Kukum - TNM 2024

Kukum – Un hommage vibrant aux Innus

Kukum transforme les planches du TNM en véritable fresque vivante. Adaptation du livre à succès de Michel Jean, la pièce retrace le parcours singulier de l’arrière-grand-mère de l’auteur. Une façon d’honorer sa mémoire tout en célébrant la première nation qui l’a accueillie.

Sur scène, Almanda et Thomas ont un véritable coup de foudre. L’orpheline et le jeune innu n’ont pourtant rien en commun. Ils ne parlent ni la même langue ni partage la même culture. Leurs sentiments vont néanmoins transcender leurs différences.

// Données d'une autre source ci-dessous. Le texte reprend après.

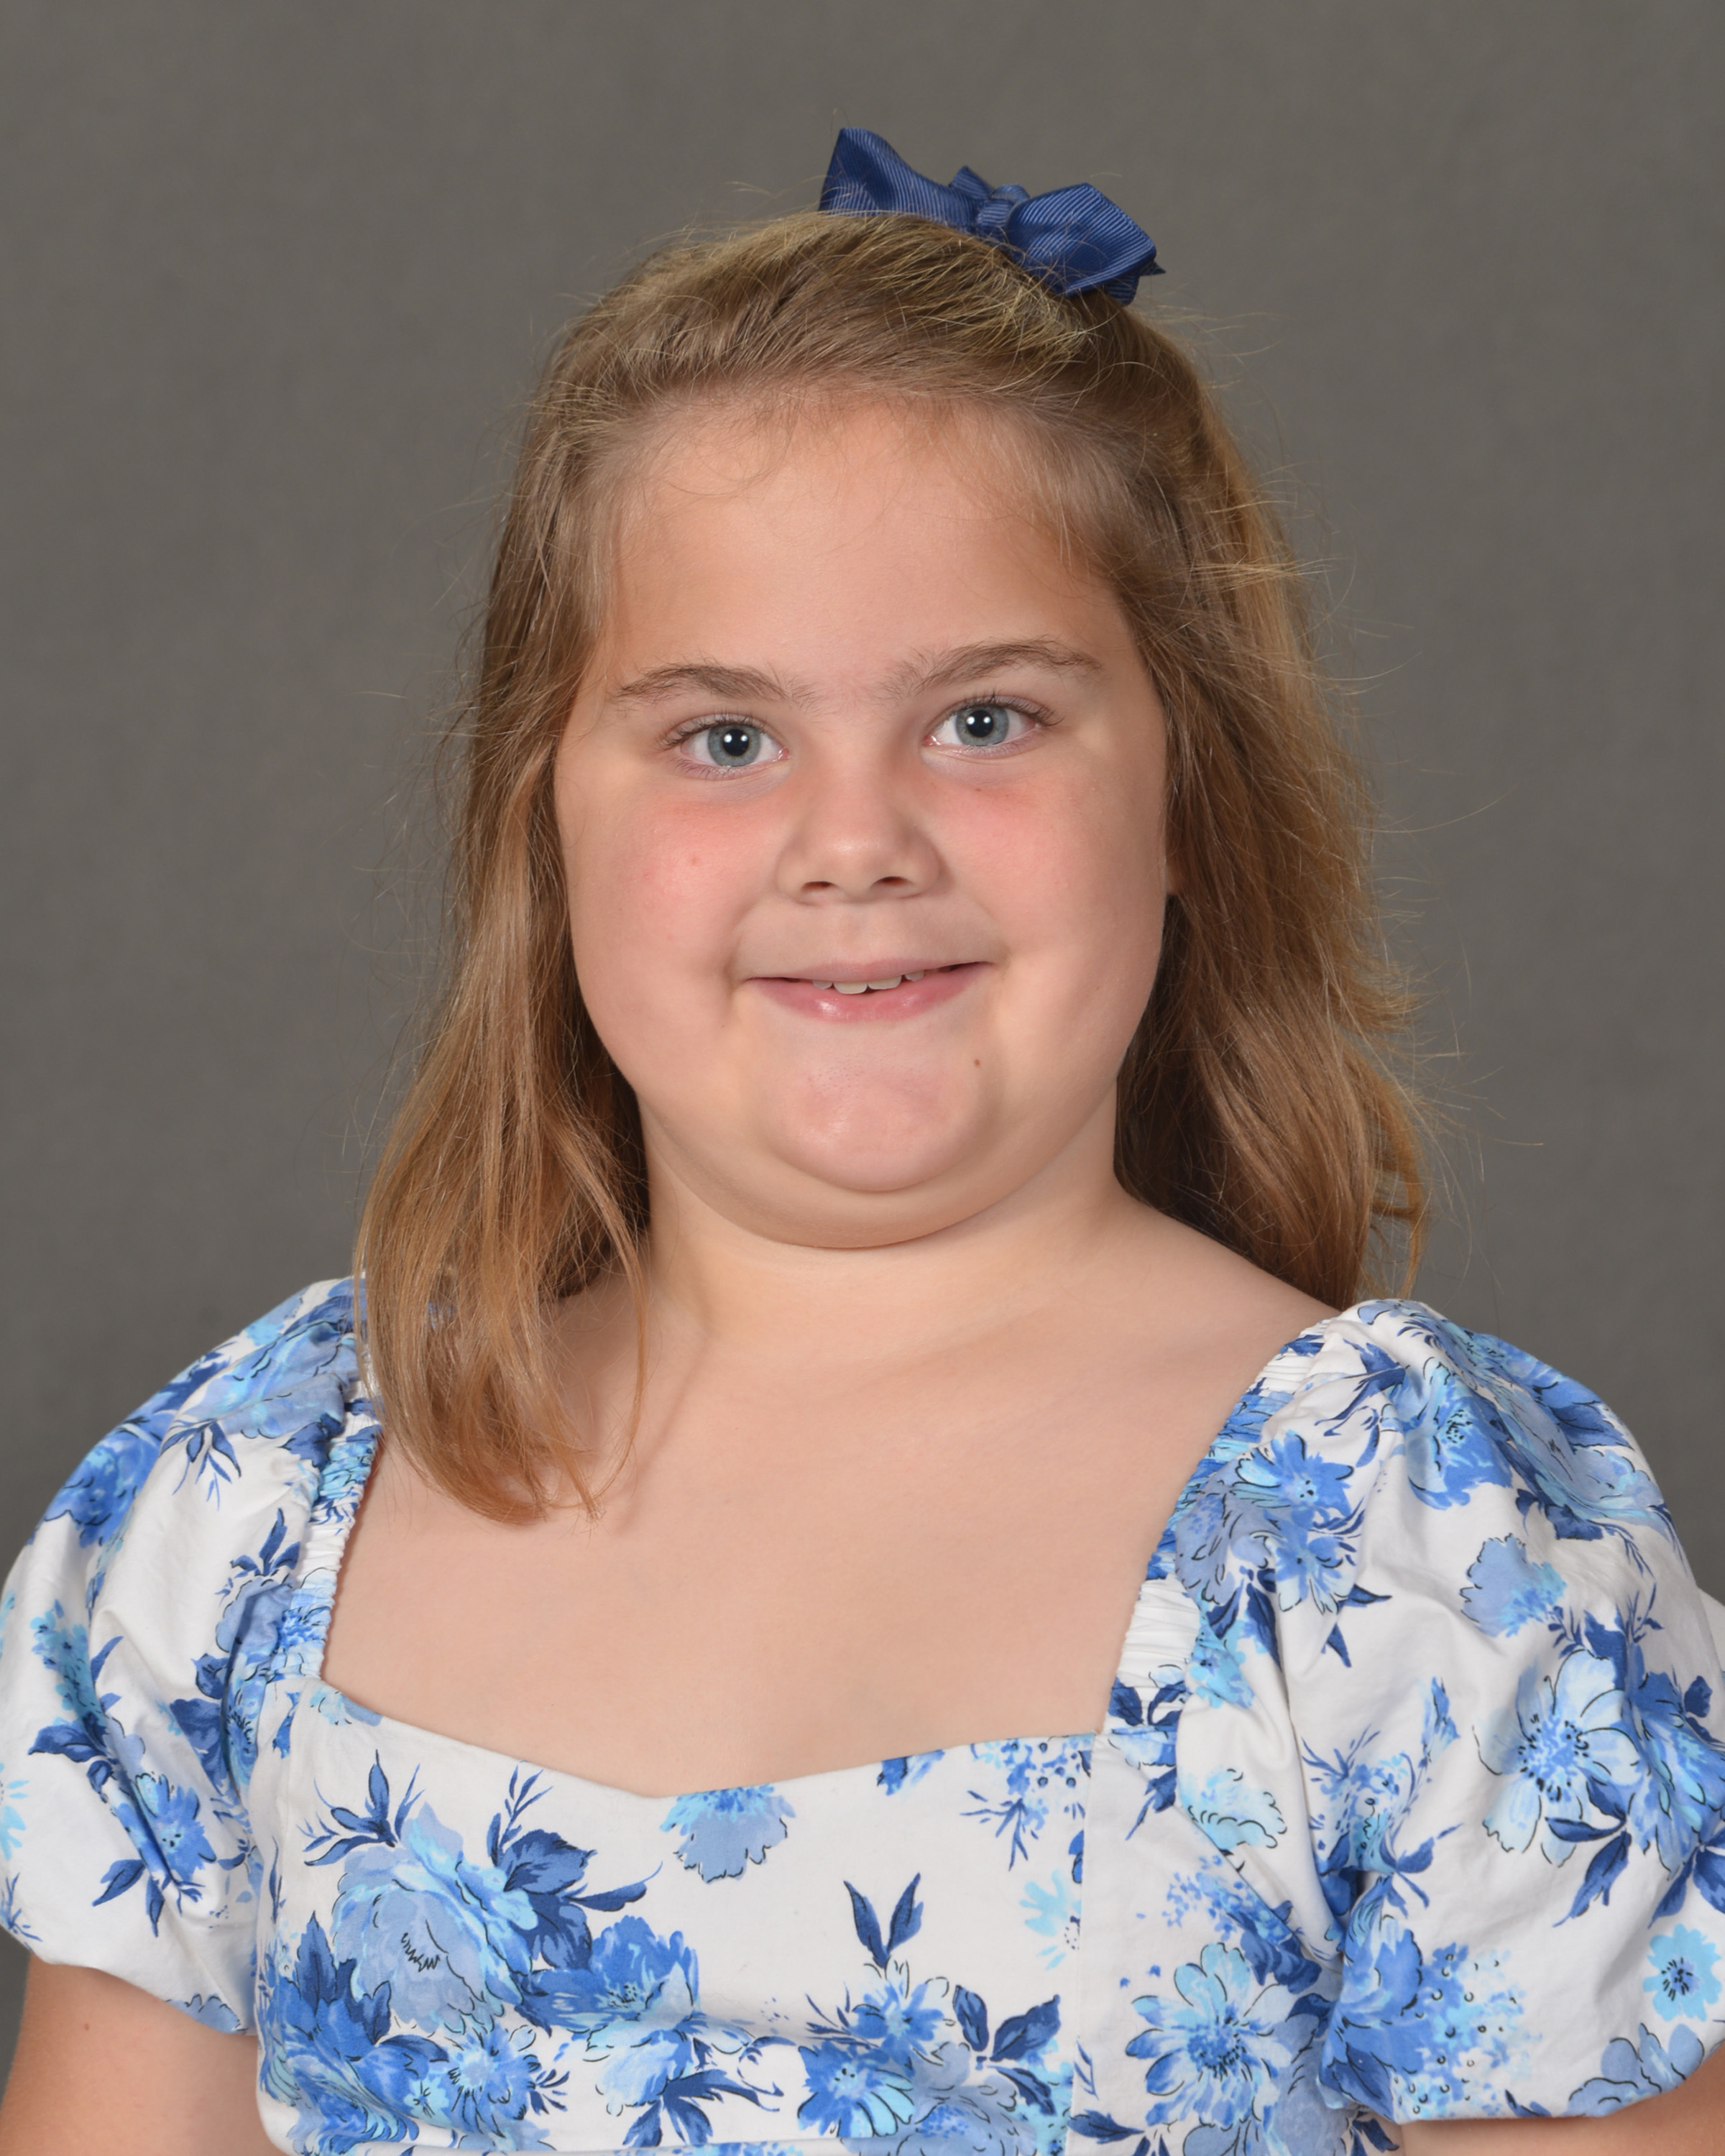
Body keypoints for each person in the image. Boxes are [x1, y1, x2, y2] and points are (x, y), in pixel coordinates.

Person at [0, 127, 1719, 2156]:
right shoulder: (263, 1507)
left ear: (1188, 792)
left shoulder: (1408, 1557)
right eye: (726, 738)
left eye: (984, 719)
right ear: (546, 828)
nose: (853, 843)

Kukum revient sur la fascinante vie d’une jeune canadienne-française qui a défié les conventions de son époque. Au début du 20e siècle, épouser un « Indien » était tout, sauf ordinaire. La pièce plonge dans le récit de cette figure féministe inspirante, grâce à une mosaïque de souvenirs.

UN SUBLIME ÉCRIN VISUEL

La mise en scène d’Émilie Monnet fragmente l’espace en tableaux chatoyants qui épousent le cycle des saisons. On assiste tour à tour à une nuit de noces estivale, puis à une partie de chasse hivernale au caribou. Des jeux de lumières et d’effets sonores propices à la contemplation et à un retour à la terre. La nature est d’ailleurs omniprésente, nous enveloppant de son aura bienveillante.

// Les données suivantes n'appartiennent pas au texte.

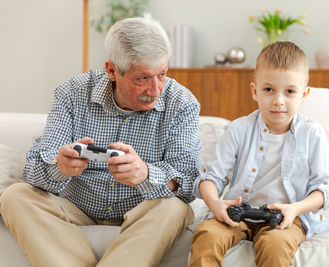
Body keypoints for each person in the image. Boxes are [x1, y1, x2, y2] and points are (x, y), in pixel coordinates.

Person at [0, 17, 201, 267]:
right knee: (15, 195)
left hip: (141, 211)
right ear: (112, 70)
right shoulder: (72, 93)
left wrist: (145, 173)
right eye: (143, 79)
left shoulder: (182, 103)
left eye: (162, 75)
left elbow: (189, 181)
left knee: (174, 209)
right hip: (75, 207)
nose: (156, 89)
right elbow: (32, 170)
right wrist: (59, 166)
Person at [189, 41, 329, 267]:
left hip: (287, 218)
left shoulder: (312, 133)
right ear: (254, 91)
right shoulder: (239, 129)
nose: (279, 100)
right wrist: (216, 204)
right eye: (269, 90)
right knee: (207, 235)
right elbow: (211, 177)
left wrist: (294, 208)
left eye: (289, 91)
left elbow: (324, 190)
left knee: (274, 246)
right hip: (239, 213)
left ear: (304, 94)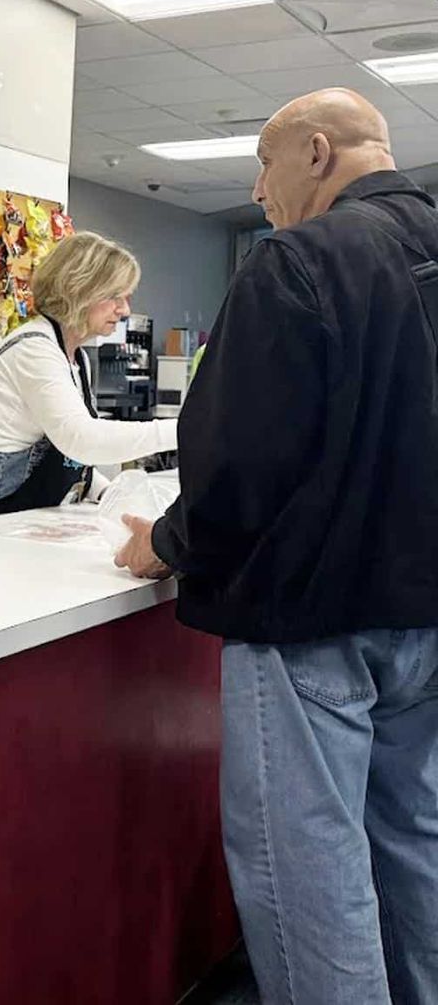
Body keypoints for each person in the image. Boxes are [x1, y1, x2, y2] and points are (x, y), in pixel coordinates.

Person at [116, 88, 438, 1004]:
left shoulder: (298, 262)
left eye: (263, 163)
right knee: (417, 838)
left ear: (317, 152)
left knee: (309, 867)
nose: (258, 190)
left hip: (313, 619)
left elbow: (237, 461)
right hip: (429, 619)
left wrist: (166, 545)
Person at [0, 231, 179, 520]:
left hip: (25, 523)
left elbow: (67, 458)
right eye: (114, 297)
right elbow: (81, 439)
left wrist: (109, 495)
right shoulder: (34, 350)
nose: (124, 310)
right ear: (79, 291)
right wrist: (185, 430)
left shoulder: (75, 356)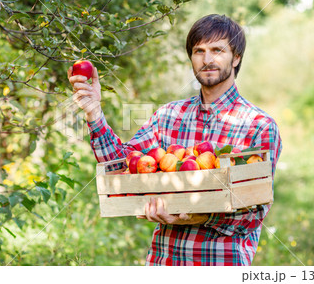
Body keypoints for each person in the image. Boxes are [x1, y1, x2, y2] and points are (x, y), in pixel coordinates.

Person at [68, 14, 282, 266]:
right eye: (199, 50)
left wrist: (196, 216)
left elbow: (253, 214)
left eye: (218, 50)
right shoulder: (168, 116)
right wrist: (94, 113)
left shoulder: (258, 126)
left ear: (236, 57)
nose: (208, 59)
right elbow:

Et entre chaque acte, un écran géant projette de courtes séquences vidéo qui illustrent des scènes du quotidien. Elles nous familiarisent avec des traditions innues qui nous sont étrangères.

Kukum - TNM 2024
© Yves Renaud

Dans un paysage culturel où la diversité peine encore à exister, mettre le peuple Innu au cœur d’un spectacle participe à sa reconnaissance, pleine et entière. On les rencontre notamment par la beauté de leur langue. Le montagnais résonne tout au long de la pièce, soulignant au passage l’importance de la transmission orale.

C’est sans compter la distribution dont les membres sont presque exclusivement originaires de cette nation. Ce choix en renforce le symbolisme, les comédiens devenant les fiers représentants de leur culture. Étienne Thibeault (Thomas) embrasse avec justesse les nuances de son personnage. Il gagne progressivement en maturité, passant de jeune amant fougueux à chef de famille. Jean Luc Kanapé (Malek) incarne la force tranquille du patriarche. Sa stature en impose, même dans les silences. Quant à Sharon Fontaine Ishpatao (Christine), elle respire la bienveillance en belle-sœur.

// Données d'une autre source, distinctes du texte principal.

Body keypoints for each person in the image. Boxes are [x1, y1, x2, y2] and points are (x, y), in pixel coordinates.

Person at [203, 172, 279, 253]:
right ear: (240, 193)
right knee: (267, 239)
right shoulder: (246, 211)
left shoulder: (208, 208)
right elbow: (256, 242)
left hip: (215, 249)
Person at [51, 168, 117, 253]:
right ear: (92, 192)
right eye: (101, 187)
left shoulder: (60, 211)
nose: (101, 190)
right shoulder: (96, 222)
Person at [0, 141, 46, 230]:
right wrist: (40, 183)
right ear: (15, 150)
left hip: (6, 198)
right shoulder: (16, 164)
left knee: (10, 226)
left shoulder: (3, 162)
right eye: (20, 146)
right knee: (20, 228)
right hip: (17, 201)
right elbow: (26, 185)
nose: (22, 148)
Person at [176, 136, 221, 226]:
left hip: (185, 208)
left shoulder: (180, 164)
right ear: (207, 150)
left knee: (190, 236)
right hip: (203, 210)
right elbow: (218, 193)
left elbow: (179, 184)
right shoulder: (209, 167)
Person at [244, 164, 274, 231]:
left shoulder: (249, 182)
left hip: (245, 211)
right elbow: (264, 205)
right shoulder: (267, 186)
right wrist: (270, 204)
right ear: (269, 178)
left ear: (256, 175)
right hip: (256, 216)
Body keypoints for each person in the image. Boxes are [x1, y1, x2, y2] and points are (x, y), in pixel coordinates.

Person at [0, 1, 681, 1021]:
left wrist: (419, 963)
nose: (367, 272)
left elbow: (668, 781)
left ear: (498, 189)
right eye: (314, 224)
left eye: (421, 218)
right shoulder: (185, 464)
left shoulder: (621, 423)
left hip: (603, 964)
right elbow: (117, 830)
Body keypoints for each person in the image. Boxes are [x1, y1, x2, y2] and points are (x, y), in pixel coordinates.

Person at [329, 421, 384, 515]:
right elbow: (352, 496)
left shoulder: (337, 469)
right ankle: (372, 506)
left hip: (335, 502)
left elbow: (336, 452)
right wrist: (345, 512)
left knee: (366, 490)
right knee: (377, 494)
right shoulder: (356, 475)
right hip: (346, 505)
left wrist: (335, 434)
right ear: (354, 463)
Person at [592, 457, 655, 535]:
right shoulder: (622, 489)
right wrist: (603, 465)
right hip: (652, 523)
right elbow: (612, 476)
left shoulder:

Léa Labrèche-Dor ne manque ni de sincérité ni de conviction, même si son Almanda peine parfois à trouver sa voix. Cela reste néanmoins un défi d’interpréter une jeune ingénue de quinze ans, puis une nonagénaire avec la même vigueur.

Kukum - TNM 2024
© Yves Renaud

À l’heure des efforts de réconciliation, Kukum est une pièce essentielle dans le répertoire québécois. Il était temps d’offrir une vitrine de premier plan aux Innus, nation encore méconnue du grand public. De transmettre sa sagesse ancestrale via une fable humaniste qui emprunte la voie de la résilience, au-delà des traumatismes.

Cette dimension engagée nous rappelle que les combats d’hier sont malheureusement encore ceux d’aujourd’hui pour préserver son identité et vivre en harmonie avec son environnement.